→ Prompt
Using the records below, filter out every line that lacks "Lismore" and copy the rest.

→ Study material
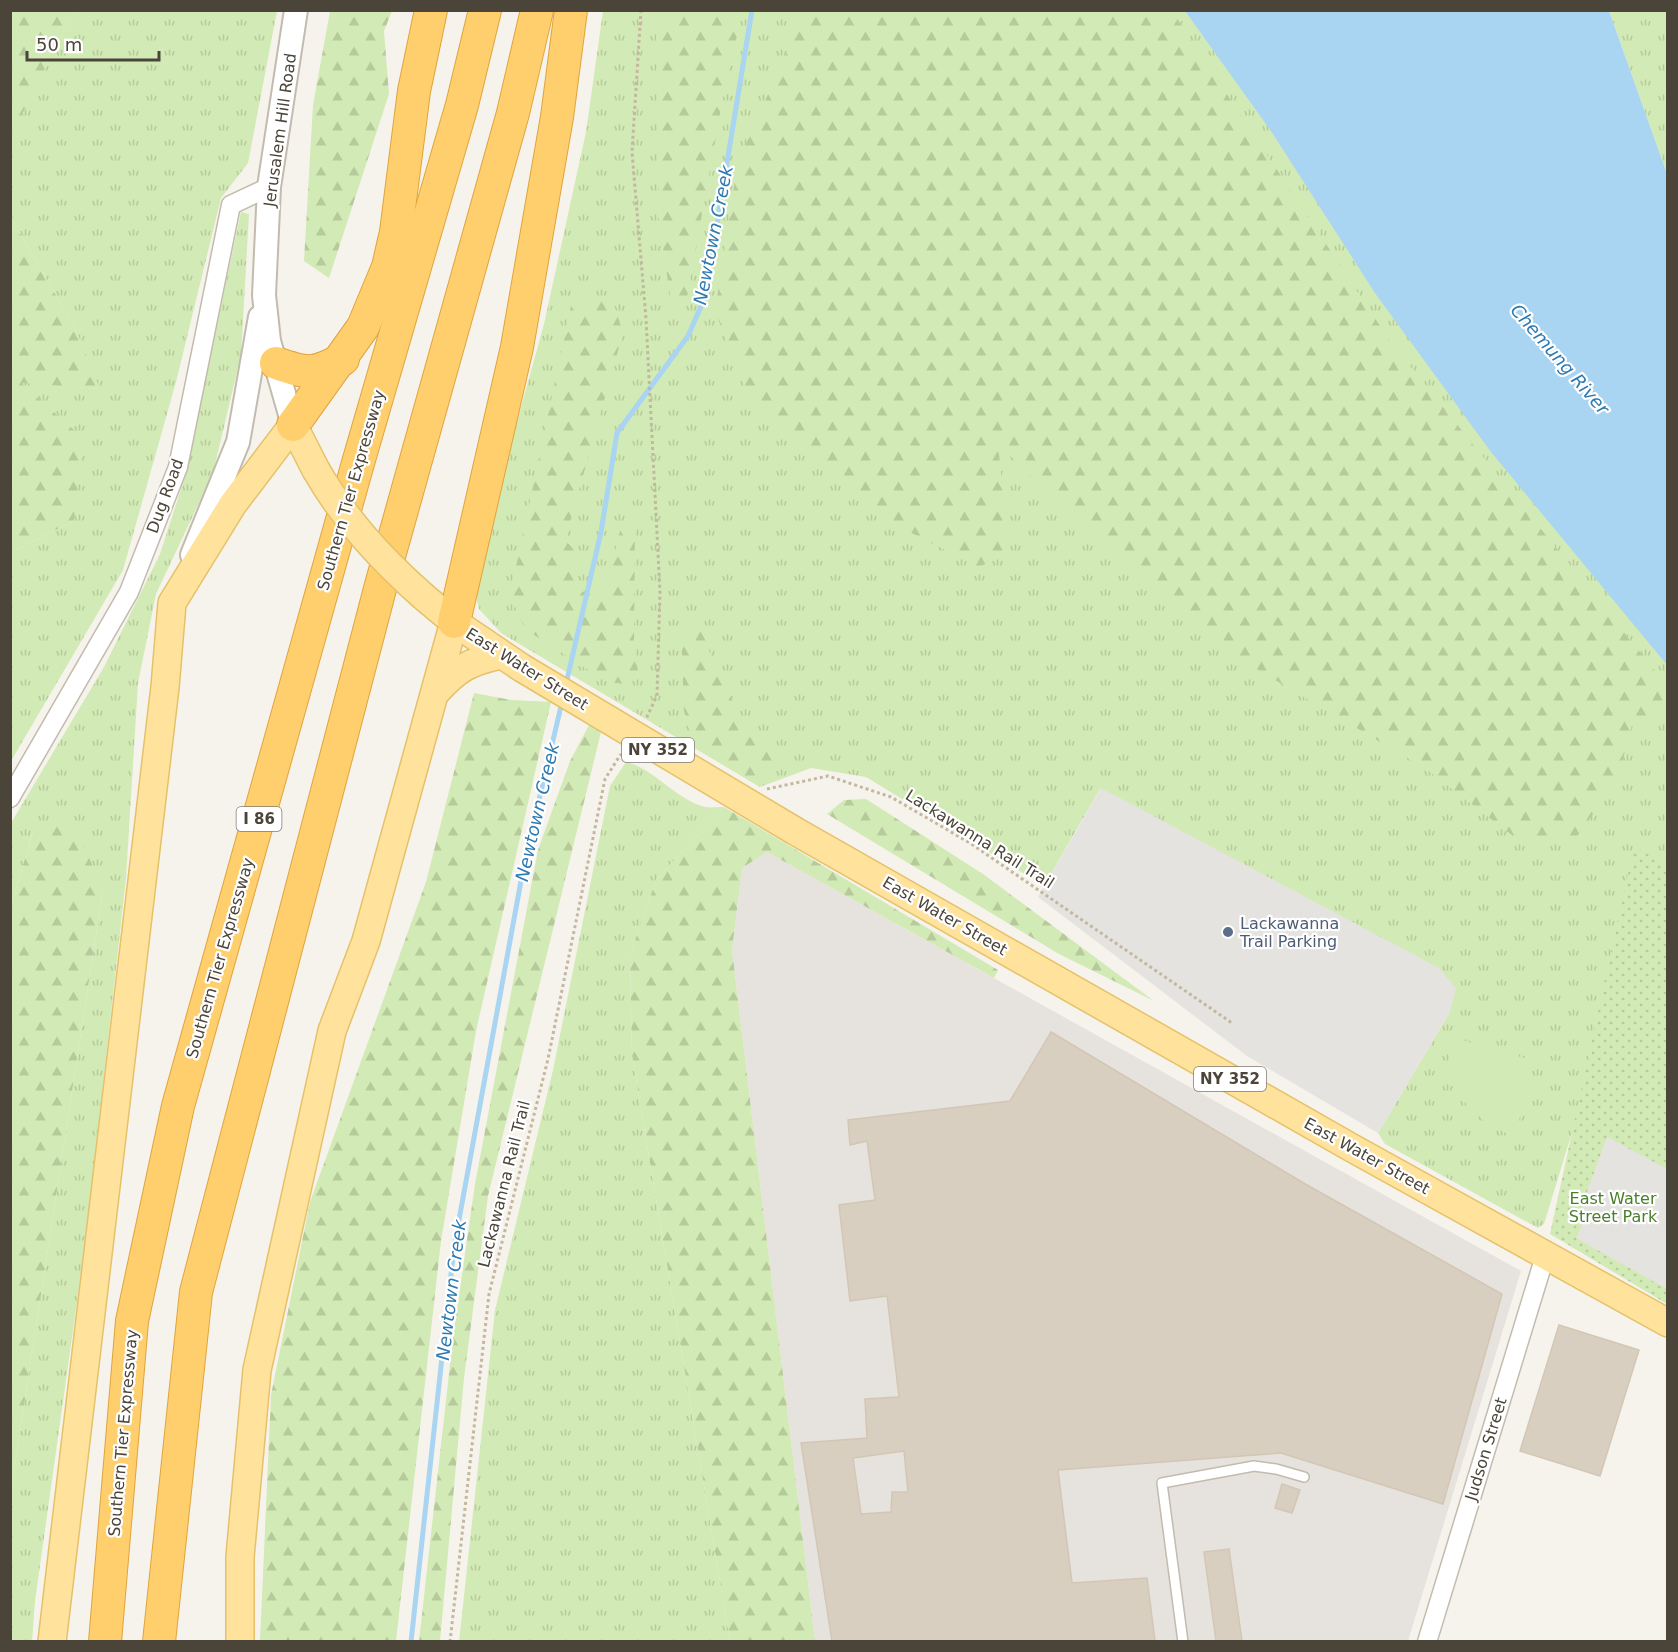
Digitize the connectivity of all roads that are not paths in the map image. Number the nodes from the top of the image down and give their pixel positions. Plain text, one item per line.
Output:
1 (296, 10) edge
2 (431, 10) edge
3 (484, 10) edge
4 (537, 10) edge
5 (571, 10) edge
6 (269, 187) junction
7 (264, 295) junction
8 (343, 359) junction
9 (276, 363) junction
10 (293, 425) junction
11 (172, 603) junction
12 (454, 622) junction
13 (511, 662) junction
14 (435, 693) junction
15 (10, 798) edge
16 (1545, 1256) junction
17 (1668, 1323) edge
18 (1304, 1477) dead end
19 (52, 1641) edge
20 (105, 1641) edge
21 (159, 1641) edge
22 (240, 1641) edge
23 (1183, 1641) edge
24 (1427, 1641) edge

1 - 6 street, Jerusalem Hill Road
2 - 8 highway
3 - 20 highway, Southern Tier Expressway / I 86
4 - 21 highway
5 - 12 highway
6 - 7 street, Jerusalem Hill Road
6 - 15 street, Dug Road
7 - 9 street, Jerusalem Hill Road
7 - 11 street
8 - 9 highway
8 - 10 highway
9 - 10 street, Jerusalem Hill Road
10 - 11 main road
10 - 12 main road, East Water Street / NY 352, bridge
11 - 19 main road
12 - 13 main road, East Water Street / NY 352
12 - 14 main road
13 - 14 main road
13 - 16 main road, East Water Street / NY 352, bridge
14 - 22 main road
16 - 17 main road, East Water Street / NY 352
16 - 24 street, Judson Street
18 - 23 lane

---

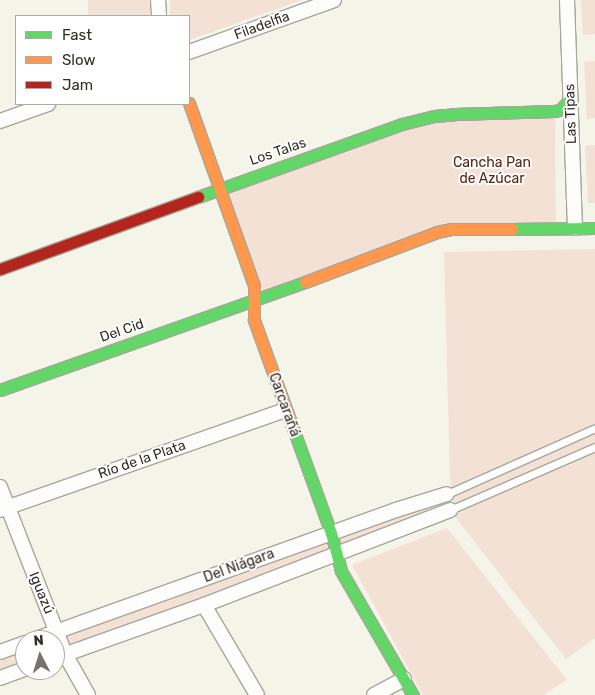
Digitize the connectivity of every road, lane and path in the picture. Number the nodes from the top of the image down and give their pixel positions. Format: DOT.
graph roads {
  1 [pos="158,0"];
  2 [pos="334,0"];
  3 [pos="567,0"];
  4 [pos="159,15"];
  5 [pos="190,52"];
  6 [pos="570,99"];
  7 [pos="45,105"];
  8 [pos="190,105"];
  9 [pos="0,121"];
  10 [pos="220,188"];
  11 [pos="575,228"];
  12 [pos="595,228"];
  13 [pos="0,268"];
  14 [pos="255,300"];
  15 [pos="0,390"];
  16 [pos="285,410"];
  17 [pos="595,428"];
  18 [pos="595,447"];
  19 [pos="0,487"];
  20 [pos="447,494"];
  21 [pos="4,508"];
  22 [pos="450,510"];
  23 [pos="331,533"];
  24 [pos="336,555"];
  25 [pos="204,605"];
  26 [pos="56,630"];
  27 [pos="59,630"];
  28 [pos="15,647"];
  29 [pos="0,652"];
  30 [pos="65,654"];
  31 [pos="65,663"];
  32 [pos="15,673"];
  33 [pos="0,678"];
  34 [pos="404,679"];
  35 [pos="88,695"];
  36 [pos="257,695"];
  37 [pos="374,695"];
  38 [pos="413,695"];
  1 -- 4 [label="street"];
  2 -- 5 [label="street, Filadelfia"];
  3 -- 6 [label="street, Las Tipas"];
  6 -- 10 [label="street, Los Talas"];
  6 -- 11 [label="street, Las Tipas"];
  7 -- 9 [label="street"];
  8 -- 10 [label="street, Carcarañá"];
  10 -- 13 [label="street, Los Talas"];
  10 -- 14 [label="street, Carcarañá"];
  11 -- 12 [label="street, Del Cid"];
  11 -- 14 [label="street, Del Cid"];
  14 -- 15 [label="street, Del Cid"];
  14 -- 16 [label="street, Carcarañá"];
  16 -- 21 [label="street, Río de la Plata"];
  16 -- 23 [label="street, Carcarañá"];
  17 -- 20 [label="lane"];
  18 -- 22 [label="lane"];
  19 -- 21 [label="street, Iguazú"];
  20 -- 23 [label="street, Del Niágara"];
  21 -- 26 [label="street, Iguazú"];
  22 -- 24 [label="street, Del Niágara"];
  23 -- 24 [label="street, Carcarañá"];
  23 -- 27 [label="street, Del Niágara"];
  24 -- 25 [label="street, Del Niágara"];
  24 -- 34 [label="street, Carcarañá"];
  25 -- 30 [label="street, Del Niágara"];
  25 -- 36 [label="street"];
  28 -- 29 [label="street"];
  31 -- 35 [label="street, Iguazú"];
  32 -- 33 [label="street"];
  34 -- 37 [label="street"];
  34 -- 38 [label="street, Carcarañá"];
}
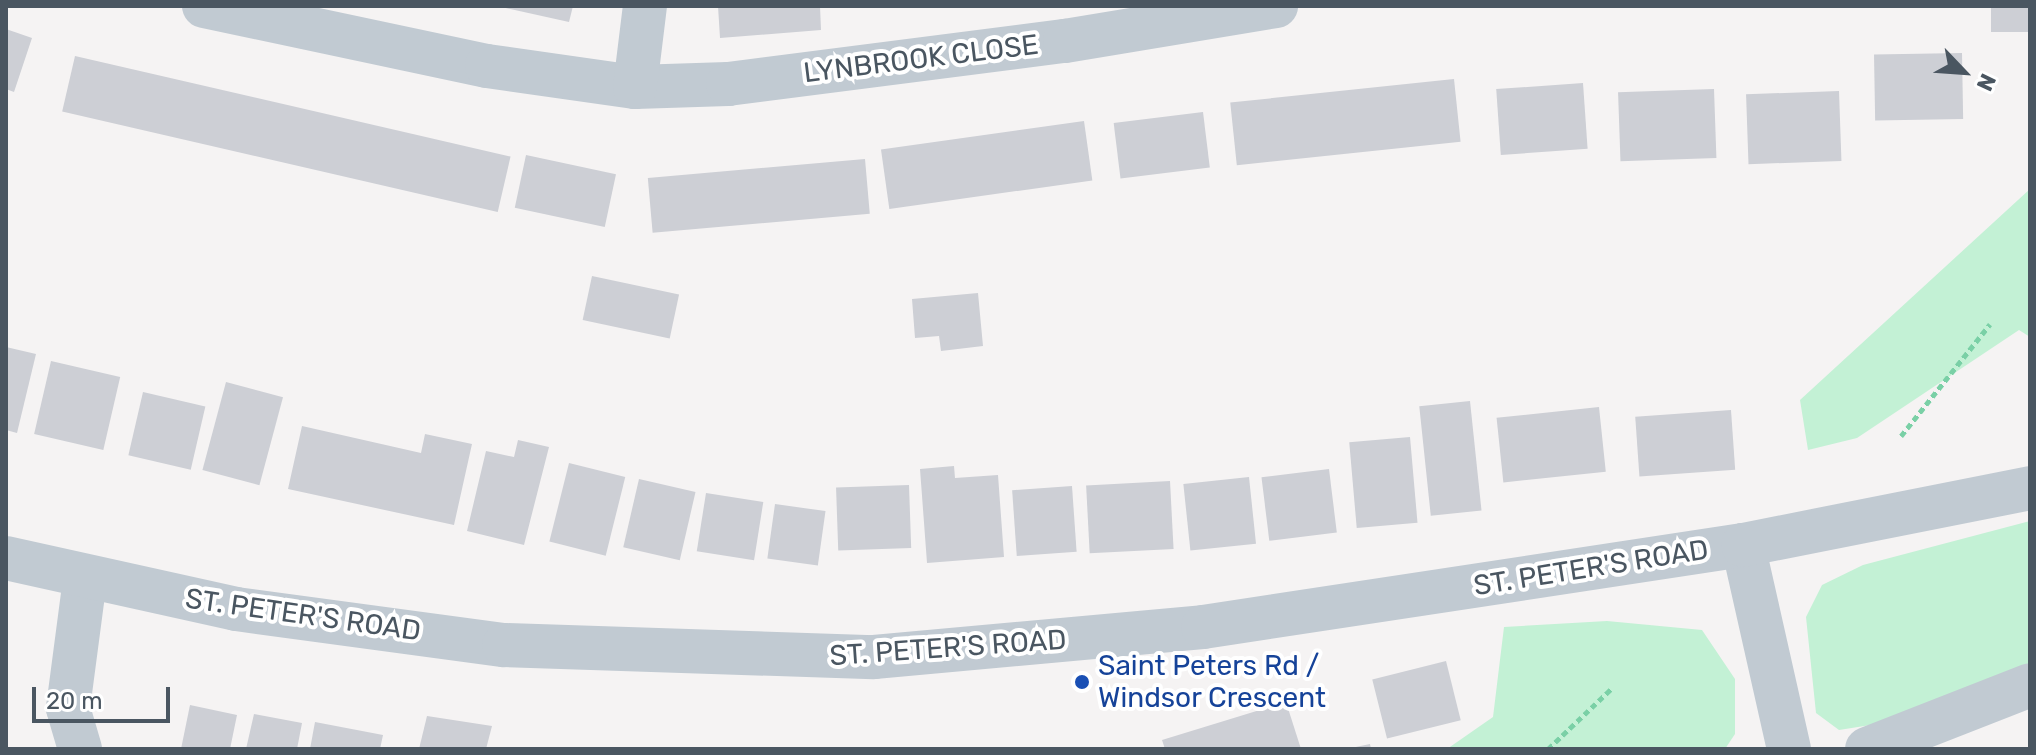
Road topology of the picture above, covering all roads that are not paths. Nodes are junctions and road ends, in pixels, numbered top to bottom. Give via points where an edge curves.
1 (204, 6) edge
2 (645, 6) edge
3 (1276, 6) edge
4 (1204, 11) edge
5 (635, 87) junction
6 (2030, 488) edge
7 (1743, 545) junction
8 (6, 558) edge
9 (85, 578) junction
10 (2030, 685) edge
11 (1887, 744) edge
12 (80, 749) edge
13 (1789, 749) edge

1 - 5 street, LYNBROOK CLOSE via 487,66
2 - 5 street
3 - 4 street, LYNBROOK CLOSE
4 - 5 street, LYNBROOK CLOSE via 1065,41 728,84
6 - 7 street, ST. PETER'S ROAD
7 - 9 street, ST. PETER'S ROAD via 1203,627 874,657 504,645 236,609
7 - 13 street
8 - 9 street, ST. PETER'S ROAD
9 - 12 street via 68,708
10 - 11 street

--

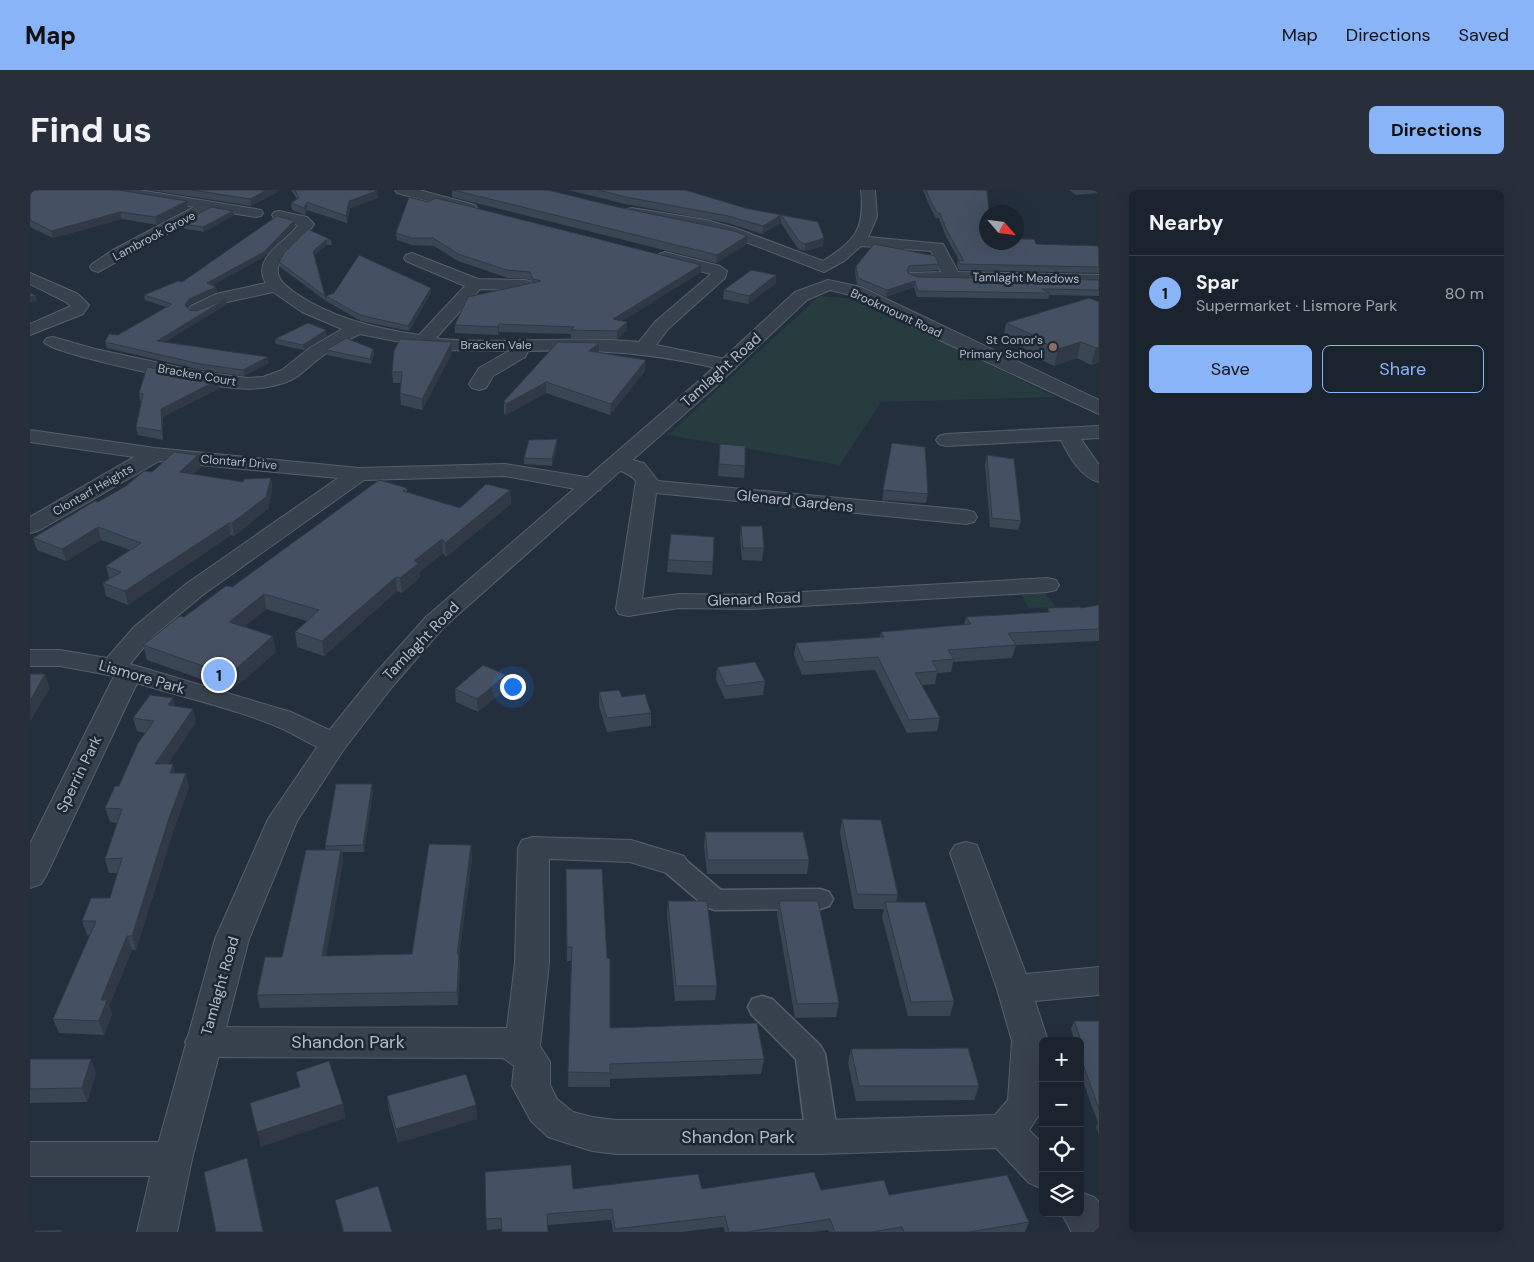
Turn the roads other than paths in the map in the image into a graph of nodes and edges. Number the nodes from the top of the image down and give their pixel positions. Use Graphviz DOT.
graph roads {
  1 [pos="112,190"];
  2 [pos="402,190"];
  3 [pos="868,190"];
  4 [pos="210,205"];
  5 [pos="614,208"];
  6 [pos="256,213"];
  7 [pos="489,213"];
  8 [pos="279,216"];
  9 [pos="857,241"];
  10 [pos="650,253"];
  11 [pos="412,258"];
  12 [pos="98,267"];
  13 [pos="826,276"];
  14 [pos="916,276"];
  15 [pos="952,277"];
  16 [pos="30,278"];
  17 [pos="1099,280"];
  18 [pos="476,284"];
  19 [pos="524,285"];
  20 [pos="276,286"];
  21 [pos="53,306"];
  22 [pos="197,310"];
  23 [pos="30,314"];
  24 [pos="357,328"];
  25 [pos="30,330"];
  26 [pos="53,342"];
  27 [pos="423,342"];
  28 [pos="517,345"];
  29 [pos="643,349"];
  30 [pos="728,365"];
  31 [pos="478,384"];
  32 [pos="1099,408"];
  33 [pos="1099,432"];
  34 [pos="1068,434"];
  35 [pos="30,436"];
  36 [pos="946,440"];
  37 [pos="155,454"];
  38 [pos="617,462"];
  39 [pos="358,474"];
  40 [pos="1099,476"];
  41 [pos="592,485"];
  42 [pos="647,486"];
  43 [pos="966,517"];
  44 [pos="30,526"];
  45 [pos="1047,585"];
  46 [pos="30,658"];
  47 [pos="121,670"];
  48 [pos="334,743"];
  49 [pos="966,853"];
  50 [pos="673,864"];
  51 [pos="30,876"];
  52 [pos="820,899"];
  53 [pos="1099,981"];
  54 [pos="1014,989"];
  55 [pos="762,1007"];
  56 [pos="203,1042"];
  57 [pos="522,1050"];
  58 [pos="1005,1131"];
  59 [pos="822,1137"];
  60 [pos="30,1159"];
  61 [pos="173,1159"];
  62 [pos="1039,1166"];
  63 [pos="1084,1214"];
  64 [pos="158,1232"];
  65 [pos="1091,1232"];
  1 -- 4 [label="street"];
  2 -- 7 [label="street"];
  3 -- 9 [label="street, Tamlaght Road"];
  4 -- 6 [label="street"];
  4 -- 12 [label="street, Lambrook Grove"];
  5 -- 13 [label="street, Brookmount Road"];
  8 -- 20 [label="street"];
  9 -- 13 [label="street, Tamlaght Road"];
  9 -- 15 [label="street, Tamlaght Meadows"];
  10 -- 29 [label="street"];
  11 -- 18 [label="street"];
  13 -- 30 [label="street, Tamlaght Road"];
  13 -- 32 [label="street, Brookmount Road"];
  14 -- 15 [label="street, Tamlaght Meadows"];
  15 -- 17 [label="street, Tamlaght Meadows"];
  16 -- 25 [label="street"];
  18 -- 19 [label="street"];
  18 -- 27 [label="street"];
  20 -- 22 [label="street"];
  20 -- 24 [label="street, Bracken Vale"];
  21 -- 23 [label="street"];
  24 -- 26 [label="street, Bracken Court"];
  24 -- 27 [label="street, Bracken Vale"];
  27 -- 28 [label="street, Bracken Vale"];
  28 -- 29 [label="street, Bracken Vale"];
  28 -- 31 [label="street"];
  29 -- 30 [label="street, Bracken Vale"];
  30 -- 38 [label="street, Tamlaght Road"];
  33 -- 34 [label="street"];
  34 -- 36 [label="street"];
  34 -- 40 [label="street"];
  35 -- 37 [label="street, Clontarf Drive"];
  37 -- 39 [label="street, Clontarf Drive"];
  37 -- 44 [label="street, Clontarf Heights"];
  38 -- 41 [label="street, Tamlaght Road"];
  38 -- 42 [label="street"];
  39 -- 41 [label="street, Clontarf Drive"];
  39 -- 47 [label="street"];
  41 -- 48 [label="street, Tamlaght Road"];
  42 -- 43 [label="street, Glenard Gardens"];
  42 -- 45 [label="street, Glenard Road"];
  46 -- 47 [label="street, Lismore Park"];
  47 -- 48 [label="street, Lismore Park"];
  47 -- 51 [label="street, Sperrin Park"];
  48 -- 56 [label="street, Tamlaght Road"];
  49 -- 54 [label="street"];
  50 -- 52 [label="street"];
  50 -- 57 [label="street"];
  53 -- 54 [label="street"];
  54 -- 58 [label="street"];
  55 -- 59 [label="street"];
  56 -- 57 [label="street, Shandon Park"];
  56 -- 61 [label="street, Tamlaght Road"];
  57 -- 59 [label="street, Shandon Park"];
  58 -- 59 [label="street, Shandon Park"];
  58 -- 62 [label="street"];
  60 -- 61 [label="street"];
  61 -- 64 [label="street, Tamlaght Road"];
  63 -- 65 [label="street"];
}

→ Response for this exercise
  46 -- 47 [label="street, Lismore Park"];
  47 -- 48 [label="street, Lismore Park"];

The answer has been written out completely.